Voci di dati estratte:
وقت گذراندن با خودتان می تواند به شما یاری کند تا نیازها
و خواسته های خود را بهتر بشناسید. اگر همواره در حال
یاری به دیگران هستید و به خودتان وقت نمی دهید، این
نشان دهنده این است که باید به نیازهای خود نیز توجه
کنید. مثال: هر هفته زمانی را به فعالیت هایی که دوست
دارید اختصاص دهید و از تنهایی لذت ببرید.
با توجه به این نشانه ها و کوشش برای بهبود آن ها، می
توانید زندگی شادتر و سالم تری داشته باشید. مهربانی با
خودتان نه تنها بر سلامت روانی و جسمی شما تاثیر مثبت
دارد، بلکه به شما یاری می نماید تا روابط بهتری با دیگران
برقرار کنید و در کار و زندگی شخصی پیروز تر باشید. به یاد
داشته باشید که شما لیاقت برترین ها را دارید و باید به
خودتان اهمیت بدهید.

__Requisiti del compito__. Riscrivi le righe dei record sostituendo "یاری" con "کمک" ovunque compaia, senza cambiare nient'altro.

__Soluzione del compito__.
وقت گذراندن با خودتان می تواند به شما کمک کند تا نیازها
و خواسته های خود را بهتر بشناسید. اگر همواره در حال
کمک به دیگران هستید و به خودتان وقت نمی دهید، این
نشان دهنده این است که باید به نیازهای خود نیز توجه
کنید. مثال: هر هفته زمانی را به فعالیت هایی که دوست
دارید اختصاص دهید و از تنهایی لذت ببرید.
با توجه به این نشانه ها و کوشش برای بهبود آن ها، می
توانید زندگی شادتر و سالم تری داشته باشید. مهربانی با
خودتان نه تنها بر سلامت روانی و جسمی شما تاثیر مثبت
دارد، بلکه به شما کمک می نماید تا روابط بهتری با دیگران
برقرار کنید و در کار و زندگی شخصی پیروز تر باشید. به یاد
داشته باشید که شما لیاقت برترین ها را دارید و باید به
خودتان اهمیت بدهید.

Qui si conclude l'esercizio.